US Airways flight attendants said the Justice Department “missed the forest for the trees.”
“Real competition at the top of the airline industry turns on market share, size, and scale,” said Roger Holmin, US Airways flight attendants union president.
American’s pilots union said in an advertisement in Monday’s Dallas Morning News that American is “a powerful economic engine” in Texas but needs the merger to compete with bigger United and Delta.
The union asked Greg Abbott, the Texas attorney general, in an open letter: “Are you opposed to having a leading global carrier in Fort Worth? Considering everything at stake, including the large number of jobs and the tax revenues they generate, that doesn’t make any sense.”
US Airways and American’s legal teams will face off against William Baer, a former partner at Arnold & Porter in Washington.
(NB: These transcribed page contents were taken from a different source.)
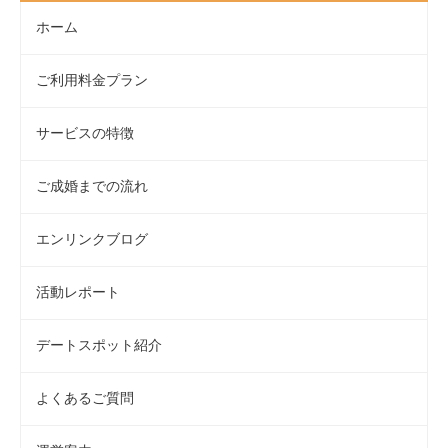
ホーム
ご利用料金プラン
サービスの特徴
ご成婚までの流れ
エンリンクブログ
活動レポート
デートスポット紹介
よくあるご質問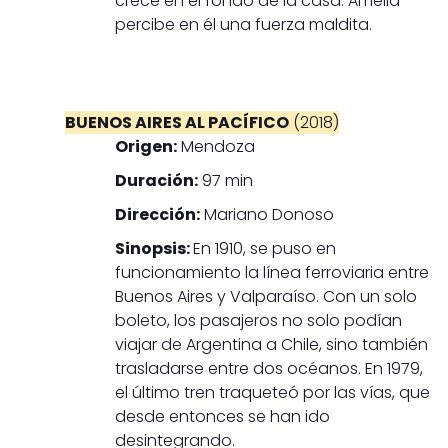
crece en el fondo de la casa. Amelia
percibe en él una fuerza maldita.
BUENOS AIRES AL PACÍFICO
(2018)
Origen:
Mendoza
Duración:
97 min
Dirección:
Mariano Donoso
Sinopsis:
En 1910, se puso en
funcionamiento la línea ferroviaria entre
Buenos Aires y Valparaíso. Con un solo
boleto, los pasajeros no solo podían
viajar de Argentina a Chile, sino también
trasladarse entre dos océanos. En 1979,
el último tren traqueteó por las vías, que
desde entonces se han ido
desintegrando.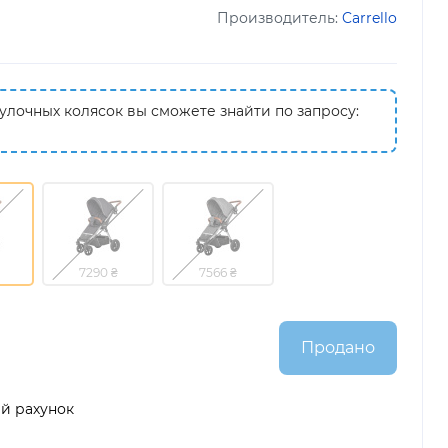
Производитель:
Carrello
лочных колясок вы сможете знайти по запросу:
7290 ₴
7566 ₴
Продано
ий рахунок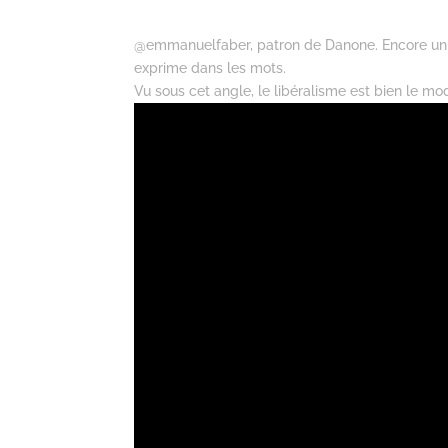
@emmanuelfaber, patron de Danone. Encore un ga
exprime dans les mots.
Vu sous cet angle, le libéralisme est bien le mo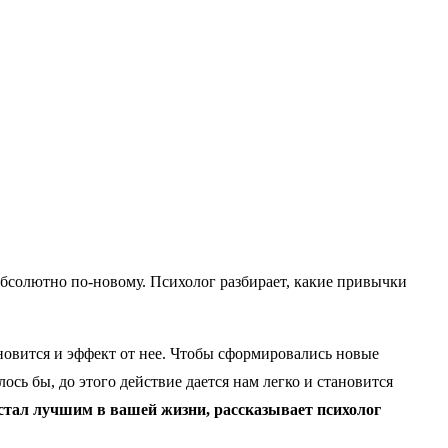
абсолютно по-новому. Психолог разбирает, какие привычки
овится и эффект от нее. Чтобы сформировались новые
ось бы, до этого действие дается нам легко и становится
и стал лучшим в вашей жизни, рассказывает психолог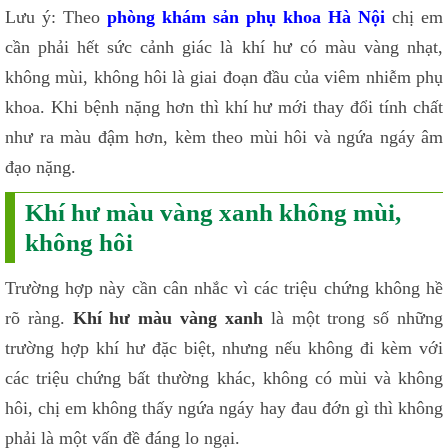
Lưu ý: Theo
phòng khám sản phụ khoa Hà Nội
chị em
cần phải hết sức cảnh giác là khí hư có màu vàng nhạt,
không mùi, không hôi là giai đoạn đầu của viêm nhiễm phụ
khoa. Khi bệnh nặng hơn thì khí hư mới thay đổi tính chất
như ra màu đậm hơn, kèm theo mùi hôi và ngứa ngáy âm
đạo nặng.
Khí hư màu vàng xanh không mùi,
không hôi
Trường hợp này cần cân nhắc vì các triệu chứng không hề
rõ ràng.
Khí hư màu vàng xanh
là một trong số những
trường hợp khí hư đặc biệt, nhưng nếu không đi kèm với
các triệu chứng bất thường khác, không có mùi và không
hôi, chị em không thấy ngứa ngáy hay đau đớn gì thì không
phải là một vấn đề đáng lo ngại.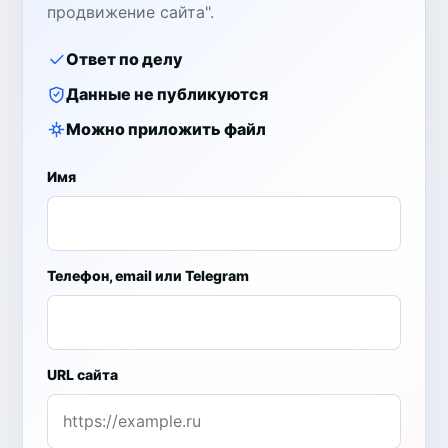
продвижение сайта".
Ответ по делу
Данные не публикуются
Можно приложить файл
Имя
Телефон, email или Telegram
URL сайта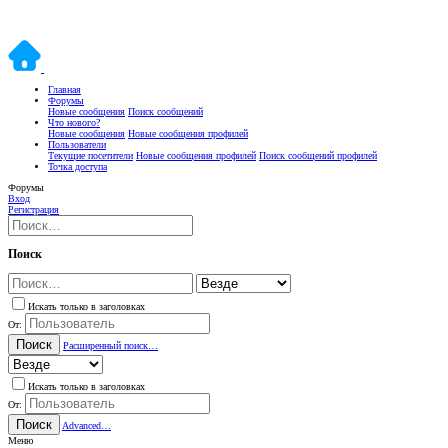
Главная
Форумы
Новые сообщения
Поиск сообщений
Что нового?
Новые сообщения
Новые сообщения профилей
Пользователи
Текущие посетители
Новые сообщения профилей
Поиск сообщений профилей
Точка доступа
Форумы
Вход
Регистрация
Поиск
Искать только в заголовках
От:
Поиск
Расширенный поиск…
Искать только в заголовках
От:
Поиск
Advanced…
Меню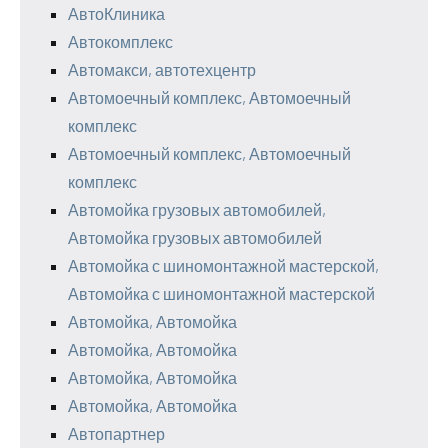
АвтоКлиника
Автокомплекс
Автомакси, автотехцентр
Автомоечный комплекс, Автомоечный
комплекс
Автомоечный комплекс, Автомоечный
комплекс
Автомойка грузовых автомобилей,
Автомойка грузовых автомобилей
Автомойка с шиномонтажной мастерской,
Автомойка с шиномонтажной мастерской
Автомойка, Автомойка
Автомойка, Автомойка
Автомойка, Автомойка
Автомойка, Автомойка
Автопартнер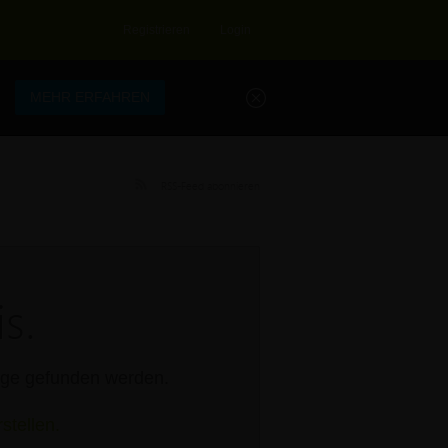
Registrieren
Login
.
MEHR ERFAHREN
RSS-Feed abonnieren
s.
rage gefunden werden.
stellen.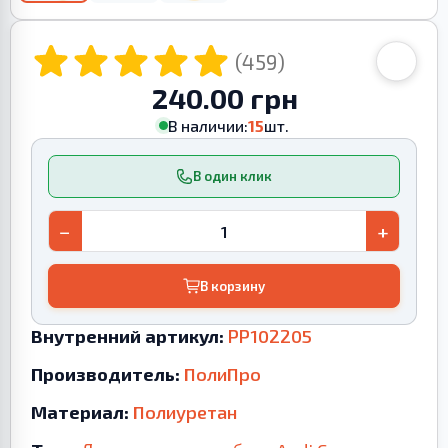
(459)
240.00 грн
В наличии:
15
шт.
В один клик
−
+
В корзину
Внутренний артикул:
PP102205
Производитель:
ПолиПро
Материал:
Полиуретан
While at the Federal Trade Commission, Baer successfully blocked the merger of Staples and Office Depot.
Since Baer became head of the Justice Department’s Antitrust Division in December, “He’s reinforced his reputation for hard-line enforcement, challenging brewing giant Anheuser-Busch InBev’s $20.1 billion acquisition of Grupo Modelo,” the National Law Journal reported.
The acquisition went through, but Anheuser-Busch agreed to sell U.S. rights to several foreign brands, including Corona.